[Stored entries]
● ● ● ● ● ● ●

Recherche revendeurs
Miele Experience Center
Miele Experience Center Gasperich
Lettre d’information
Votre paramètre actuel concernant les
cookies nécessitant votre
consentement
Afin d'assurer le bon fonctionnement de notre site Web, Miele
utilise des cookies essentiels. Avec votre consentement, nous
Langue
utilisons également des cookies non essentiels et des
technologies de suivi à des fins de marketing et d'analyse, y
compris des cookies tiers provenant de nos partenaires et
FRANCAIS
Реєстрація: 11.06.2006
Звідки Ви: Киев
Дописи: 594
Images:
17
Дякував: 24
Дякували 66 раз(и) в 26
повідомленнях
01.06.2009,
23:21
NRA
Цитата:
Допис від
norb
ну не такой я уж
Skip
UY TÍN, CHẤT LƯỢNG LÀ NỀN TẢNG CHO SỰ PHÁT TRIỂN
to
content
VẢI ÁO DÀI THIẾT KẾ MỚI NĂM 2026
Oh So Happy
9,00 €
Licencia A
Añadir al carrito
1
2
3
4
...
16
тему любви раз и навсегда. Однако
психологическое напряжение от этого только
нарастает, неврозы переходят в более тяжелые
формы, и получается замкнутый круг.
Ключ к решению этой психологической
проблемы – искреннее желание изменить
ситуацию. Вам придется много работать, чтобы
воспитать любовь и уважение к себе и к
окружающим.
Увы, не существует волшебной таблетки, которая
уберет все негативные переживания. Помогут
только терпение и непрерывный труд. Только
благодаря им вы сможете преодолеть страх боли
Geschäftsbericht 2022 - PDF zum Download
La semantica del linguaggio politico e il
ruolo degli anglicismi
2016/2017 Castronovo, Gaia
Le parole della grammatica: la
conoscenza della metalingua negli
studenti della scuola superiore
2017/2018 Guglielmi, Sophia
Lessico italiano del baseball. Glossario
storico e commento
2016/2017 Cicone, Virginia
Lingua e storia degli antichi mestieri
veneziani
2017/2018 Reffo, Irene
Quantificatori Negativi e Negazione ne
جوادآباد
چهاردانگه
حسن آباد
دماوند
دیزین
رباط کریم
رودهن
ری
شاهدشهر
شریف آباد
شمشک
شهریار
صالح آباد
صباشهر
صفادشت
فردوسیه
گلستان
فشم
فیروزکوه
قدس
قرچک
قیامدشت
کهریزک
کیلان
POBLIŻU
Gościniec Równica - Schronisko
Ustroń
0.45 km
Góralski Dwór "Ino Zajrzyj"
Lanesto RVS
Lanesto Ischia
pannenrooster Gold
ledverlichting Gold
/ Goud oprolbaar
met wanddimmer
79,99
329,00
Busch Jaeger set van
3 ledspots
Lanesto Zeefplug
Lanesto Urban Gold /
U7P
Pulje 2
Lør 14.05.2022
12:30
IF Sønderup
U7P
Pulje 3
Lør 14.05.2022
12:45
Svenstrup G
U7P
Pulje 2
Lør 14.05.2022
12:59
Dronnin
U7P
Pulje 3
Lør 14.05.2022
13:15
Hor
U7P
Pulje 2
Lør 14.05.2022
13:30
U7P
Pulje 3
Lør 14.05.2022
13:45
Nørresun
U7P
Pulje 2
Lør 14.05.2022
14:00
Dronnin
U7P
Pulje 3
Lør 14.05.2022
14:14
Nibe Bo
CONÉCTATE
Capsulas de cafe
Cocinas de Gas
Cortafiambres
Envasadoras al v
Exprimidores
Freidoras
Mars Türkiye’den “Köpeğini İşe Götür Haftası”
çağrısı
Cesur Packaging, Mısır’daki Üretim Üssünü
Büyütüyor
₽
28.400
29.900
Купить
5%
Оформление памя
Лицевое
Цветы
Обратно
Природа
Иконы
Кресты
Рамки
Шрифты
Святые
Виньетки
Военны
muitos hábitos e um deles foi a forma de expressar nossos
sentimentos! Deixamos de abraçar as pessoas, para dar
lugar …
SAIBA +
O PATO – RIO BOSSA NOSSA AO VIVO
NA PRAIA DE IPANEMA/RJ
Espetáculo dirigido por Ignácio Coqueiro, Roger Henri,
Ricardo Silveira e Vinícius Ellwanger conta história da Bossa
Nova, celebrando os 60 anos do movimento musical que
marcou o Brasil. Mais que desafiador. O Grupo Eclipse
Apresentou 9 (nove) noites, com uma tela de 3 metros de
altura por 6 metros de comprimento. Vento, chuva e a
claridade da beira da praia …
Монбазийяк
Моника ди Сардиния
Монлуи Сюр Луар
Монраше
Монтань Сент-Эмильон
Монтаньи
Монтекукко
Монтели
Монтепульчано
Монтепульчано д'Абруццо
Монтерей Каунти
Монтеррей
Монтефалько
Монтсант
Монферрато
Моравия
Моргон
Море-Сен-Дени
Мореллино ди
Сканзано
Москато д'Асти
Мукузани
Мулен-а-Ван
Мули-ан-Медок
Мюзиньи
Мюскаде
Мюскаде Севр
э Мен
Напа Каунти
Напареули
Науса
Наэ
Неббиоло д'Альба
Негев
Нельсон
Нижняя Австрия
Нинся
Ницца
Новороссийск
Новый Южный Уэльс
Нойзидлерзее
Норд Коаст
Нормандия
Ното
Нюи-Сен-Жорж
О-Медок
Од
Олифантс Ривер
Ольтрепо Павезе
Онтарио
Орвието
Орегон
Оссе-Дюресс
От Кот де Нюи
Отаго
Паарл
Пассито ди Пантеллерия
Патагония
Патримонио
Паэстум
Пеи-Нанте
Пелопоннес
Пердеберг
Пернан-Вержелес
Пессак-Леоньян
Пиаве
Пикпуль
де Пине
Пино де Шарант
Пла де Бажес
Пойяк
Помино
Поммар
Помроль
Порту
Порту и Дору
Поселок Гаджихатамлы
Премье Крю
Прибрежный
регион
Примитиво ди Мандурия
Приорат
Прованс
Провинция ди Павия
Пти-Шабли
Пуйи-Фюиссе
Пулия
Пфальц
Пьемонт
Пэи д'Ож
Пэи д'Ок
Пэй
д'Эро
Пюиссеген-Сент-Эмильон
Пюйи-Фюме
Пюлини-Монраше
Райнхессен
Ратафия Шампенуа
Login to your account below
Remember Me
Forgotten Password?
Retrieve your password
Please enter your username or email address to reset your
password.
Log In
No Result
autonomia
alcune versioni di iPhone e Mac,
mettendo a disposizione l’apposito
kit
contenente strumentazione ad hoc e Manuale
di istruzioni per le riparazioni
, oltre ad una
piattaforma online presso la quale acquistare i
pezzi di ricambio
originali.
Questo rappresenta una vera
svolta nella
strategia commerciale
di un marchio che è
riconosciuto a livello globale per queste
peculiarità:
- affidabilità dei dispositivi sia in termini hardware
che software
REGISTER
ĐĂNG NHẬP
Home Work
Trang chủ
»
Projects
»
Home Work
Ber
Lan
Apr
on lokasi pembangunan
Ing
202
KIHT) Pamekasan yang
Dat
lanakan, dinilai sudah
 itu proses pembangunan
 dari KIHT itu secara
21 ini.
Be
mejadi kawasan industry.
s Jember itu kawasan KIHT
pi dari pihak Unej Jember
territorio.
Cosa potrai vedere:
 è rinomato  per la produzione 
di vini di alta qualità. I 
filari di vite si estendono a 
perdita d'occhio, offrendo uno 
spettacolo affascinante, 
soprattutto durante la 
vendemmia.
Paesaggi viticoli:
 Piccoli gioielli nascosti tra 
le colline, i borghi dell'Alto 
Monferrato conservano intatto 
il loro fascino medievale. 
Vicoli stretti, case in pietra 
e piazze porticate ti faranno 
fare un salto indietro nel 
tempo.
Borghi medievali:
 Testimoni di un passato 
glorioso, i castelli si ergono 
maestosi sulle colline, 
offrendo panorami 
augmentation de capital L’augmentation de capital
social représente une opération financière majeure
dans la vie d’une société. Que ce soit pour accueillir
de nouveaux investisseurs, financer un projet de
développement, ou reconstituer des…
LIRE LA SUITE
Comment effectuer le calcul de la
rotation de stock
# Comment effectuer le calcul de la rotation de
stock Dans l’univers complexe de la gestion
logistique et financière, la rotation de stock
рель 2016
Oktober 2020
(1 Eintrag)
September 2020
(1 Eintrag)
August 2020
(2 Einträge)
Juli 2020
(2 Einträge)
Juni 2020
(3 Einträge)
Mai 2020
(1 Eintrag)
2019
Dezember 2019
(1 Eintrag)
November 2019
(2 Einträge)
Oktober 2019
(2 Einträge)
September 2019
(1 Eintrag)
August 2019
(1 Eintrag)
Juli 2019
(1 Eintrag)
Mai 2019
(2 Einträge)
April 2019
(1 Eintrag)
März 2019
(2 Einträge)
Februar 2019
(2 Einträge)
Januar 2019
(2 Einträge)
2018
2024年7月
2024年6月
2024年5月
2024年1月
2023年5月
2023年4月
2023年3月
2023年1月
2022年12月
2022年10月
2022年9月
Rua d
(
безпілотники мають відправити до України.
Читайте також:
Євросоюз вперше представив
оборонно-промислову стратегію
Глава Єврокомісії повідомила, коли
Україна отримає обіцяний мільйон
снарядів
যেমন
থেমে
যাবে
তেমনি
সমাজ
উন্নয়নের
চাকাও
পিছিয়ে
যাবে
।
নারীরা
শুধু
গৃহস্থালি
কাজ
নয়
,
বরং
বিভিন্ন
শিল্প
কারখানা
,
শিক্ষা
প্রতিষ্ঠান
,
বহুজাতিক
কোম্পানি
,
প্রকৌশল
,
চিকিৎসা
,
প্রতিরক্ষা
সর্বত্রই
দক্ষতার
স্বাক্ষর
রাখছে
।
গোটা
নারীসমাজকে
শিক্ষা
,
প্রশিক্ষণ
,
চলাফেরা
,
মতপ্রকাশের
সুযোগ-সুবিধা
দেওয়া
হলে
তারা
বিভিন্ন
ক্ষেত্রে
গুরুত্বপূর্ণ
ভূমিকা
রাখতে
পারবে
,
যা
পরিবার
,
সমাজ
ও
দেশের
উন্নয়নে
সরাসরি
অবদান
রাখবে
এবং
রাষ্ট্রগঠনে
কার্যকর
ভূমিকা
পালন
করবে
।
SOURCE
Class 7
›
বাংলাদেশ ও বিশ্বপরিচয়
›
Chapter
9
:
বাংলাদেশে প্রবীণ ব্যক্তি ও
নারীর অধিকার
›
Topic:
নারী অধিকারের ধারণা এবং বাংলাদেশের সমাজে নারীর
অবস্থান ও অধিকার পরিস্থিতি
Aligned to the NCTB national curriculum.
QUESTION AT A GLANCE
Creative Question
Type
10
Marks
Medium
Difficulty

● ● ● ● ● ● ●

TASK
Put the lines of the data above into a numbered list, covering the stretch from the beginning of the data through the line containing "нарастает, неврозы переходят в более тяжелые". Leave out any blank lines.

ANSWER
1. Recherche revendeurs
2. Miele Experience Center
3. Miele Experience Center Gasperich
4. Lettre d’information
5. Votre paramètre actuel concernant les
6. cookies nécessitant votre
7. consentement
8. Afin d'assurer le bon fonctionnement de notre site Web, Miele
9. utilise des cookies essentiels. Avec votre consentement, nous
10. Langue
11. utilisons également des cookies non essentiels et des
12. technologies de suivi à des fins de marketing et d'analyse, y
13. compris des cookies tiers provenant de nos partenaires et
14. FRANCAIS
15. Реєстрація: 11.06.2006
16. Звідки Ви: Киев
17. Дописи: 594
18. Images:
19. 17
20. Дякував: 24
21. Дякували 66 раз(и) в 26
22. повідомленнях
23. 01.06.2009,
24. 23:21
25. NRA
26. Цитата:
27. Допис від
28. norb
29. ну не такой я уж
30. Skip
31. UY TÍN, CHẤT LƯỢNG LÀ NỀN TẢNG CHO SỰ PHÁT TRIỂN
32. to
33. content
34. VẢI ÁO DÀI THIẾT KẾ MỚI NĂM 2026
35. Oh So Happy
36. 9,00 €
37. Licencia A
38. Añadir al carrito
39. 1
40. 2
41. 3
42. 4
43. ...
44. 16
45. тему любви раз и навсегда. Однако
46. психологическое напряжение от этого только
47. нарастает, неврозы переходят в более тяжелые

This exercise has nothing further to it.